Basic things I take for granted in RELAX NG are simply not possible in XSD. Consider, for example, something so basic as this in RELAX NG:
Name = element name {(Name-Given | Name-Family)+}
Name-Given = element namePart {attribute type {"given"}, text}
Name-Family = element namePart {attribute type {"family"}, text }
Nope; you can’t do it in XSD. It seems XSD does not allow one to define the same top-level element in different places (never mind that they have different attributes, or that in other cases they will be used in different contexts).

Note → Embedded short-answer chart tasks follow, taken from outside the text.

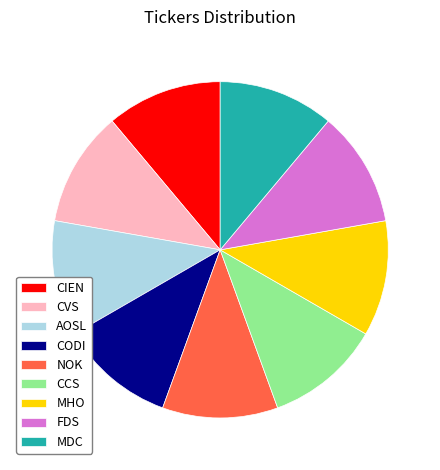

Combined, do AOSL and CVS account for over 50%?

No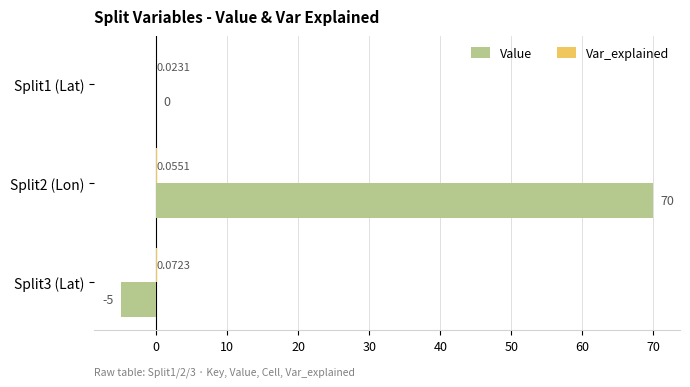

Which series changed the most between Split1 (Lat) and Split3 (Lat)?

Value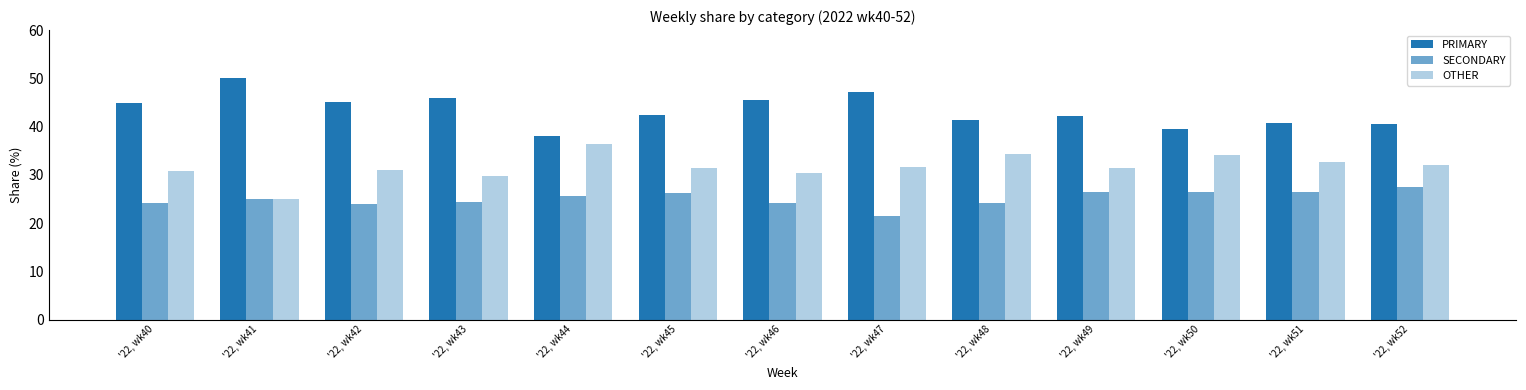

How many groups of bars are there?

13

Now, what about this: you want to create a library of definitions and simply include them into various other schemas at will. However, those schemas each have different namespaces. RELAX NG does as you would expect: it allows you to leave a default namespaces off of the library. When those definitions are used in schemas, they take on the default namespace of that schema.
Once again: you cannot do this in XSD.
How about conditioning validation of a document based on an attribute value? Again, you cannot do it in XSD.
It’s really quite frustrating to watch how bad design choices of an industry standard limit the way XML designers can approach the problems of schema development. It’s also frustrating to continue to see large organizations like the Library of Congress and Apple invest tons of energy and money into a clearly broken standard, when there’s a better alternative in RELAX NG. I—an amateur developer with just over a year of experience with RELAX NG—can write better, more compliant, XSD schemas by authoring them by hand in the RELAX NG Compact Syntax and converting with Trang than it seems many professionals can working with XSD directly in an expensive commercial editor (XMLSpy). What does that say?